◆ EXERCISE PASSAGE
Rory

April 28, 2022

How to apologize like a piece of shit.

"I'm sorry that you feel that way."


Ah, yes, these mysterious feelings. They pass over us like cloud fronts. Who knows where they come from? Who knows why you're crying and furious and trembling right now? It really is such a shame, that you feel the way you feel. I sure hope this feeling passes soon. Because MAN is it an inconvenience to me that you're upset. And baby, you know I think you're ugly when you glare at me.

The miracle of this apology is that it uses the word "I" a single time, but completely divorces it from the feelings in question. You are feeling something—who knows why? I am doing nothing but feeling sorry for you. You know, like a hero! It's a shame that you're so irrational, but isn't it nice that I'm such a generous, caring person?

"I don't think you understood what I meant."


What I'm really sorry about is: you, making a mistake! Because the person who's really at fault here—and I say this kindly—is you, the person who decided to be mad at me, wrongly, due to your bad and faulty brain. If you were superior, like me, then you'd know that you shouldn't be upset with me! But that's okay, because I can apologize and correct you, much like I would train a stupid dog.

◆ PROBLEMS TO SOLVE
1. Copy the rows word for word, from the very first line through the line that contains "leer 297 páginas, además).".
2. Write the next part of the post on bad apologies, picking up right after its final sentence.
The post on bad apologies and the rows below it are separate, unrelated material.

Rows in a dataset:
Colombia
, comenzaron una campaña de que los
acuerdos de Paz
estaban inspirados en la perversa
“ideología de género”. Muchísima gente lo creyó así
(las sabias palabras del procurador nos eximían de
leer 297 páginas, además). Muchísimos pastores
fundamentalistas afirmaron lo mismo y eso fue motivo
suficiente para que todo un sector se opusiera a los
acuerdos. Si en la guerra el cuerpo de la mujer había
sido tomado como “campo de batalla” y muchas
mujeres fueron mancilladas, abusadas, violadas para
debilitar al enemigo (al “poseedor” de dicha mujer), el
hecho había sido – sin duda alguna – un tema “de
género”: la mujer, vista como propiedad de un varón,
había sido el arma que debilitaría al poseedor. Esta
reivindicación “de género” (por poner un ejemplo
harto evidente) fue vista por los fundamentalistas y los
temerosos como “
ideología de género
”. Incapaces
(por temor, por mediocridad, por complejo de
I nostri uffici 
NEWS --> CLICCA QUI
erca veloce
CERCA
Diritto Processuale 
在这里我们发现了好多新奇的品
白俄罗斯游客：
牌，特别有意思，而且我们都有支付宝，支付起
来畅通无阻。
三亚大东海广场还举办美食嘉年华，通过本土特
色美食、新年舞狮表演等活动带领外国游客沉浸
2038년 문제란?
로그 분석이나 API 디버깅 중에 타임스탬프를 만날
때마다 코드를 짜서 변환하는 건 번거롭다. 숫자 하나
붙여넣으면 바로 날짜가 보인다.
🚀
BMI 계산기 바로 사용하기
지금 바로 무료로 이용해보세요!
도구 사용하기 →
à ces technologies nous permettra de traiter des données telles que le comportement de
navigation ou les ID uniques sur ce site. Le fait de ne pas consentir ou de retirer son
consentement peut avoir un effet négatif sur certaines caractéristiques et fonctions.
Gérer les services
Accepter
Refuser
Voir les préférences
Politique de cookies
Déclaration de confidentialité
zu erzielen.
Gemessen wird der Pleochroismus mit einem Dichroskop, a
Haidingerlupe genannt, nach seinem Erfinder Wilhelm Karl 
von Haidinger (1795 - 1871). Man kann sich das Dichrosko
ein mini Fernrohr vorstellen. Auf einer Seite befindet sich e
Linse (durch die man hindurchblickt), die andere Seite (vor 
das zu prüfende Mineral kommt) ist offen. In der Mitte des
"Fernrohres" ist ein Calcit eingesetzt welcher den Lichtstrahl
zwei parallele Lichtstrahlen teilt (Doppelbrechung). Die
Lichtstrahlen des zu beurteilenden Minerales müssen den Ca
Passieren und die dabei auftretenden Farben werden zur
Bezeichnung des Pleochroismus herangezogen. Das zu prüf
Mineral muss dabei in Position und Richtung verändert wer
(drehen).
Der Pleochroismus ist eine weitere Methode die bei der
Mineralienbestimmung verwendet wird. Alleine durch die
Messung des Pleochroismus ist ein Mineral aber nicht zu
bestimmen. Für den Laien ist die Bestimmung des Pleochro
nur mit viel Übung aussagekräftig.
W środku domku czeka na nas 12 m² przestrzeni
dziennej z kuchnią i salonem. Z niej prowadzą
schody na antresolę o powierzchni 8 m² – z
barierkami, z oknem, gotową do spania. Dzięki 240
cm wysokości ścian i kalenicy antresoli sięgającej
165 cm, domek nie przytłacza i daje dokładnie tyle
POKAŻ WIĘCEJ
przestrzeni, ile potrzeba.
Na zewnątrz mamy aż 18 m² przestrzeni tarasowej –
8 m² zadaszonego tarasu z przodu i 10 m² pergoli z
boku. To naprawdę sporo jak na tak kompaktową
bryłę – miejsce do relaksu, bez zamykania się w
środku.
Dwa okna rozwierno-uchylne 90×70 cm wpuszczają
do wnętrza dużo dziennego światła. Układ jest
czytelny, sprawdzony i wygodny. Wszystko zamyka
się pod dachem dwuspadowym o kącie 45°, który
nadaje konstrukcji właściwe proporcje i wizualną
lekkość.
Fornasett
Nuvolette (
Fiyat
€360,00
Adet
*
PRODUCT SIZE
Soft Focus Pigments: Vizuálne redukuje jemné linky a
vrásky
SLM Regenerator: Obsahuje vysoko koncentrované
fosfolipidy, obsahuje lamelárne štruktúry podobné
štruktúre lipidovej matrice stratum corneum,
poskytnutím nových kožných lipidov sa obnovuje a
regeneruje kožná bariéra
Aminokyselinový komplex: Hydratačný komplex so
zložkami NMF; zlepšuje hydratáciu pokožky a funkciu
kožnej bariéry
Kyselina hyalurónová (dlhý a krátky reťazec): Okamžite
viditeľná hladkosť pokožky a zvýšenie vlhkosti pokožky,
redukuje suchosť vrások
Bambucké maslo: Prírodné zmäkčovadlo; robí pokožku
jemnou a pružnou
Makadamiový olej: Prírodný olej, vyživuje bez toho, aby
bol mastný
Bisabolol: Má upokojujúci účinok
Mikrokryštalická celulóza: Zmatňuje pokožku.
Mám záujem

◆ RESPONSES FOR EACH TASK
1.
Colombia
, comenzaron una campaña de que los
acuerdos de Paz
estaban inspirados en la perversa
“ideología de género”. Muchísima gente lo creyó así
(las sabias palabras del procurador nos eximían de
leer 297 páginas, además). Muchísimos pastores

2.
Sometimes, to be sure, people misinterpret what we say. Occasionally unreasonably! You're allowed to say that, sure. But don't pretend that that's an apology. Do not do this cowardly two-faced thing, where you want the points for apologizing but also would like the person you're apologizing to to understand you don't actually have to apologize at all. There's a difference between "I do not ever want to upset you," which suggests a possibility that you have, in fact, upset somebody, and may need to work on doing better so you can avoid being someone you'd rather not be, and "It is wrong of you to be upset by me," which suggests that your good intention matters more than their lived experience.


"I wasn't trying to upset you."


Another one that puts your intention over their response. Most people don't mean to hit other people with their cars, New Jersey residents excluded. Yet we collectively agree that hitting someone with a car is more-or-less a bad thing, even if you only meant to text your friend a funny GIF while you were driving.

Here's the bigger question: do you know why you upset them? Not just in the vague Oh, I guess they didn't like that kind of way. Do you understand why they had the specific kind of response that they did? Do you understand why they are that level of upset at that particular thing you did? Because you sure are invested in your own interior world—so much that you think a story about your intentions will suffice. Do you understand their inner emotional states? It's only fair to care about both, bud. Right?


"I'm so sorry, this all started because one time when I was in middle school someone I THOUGHT was my friend told me—"


Stop. Just fucking stop.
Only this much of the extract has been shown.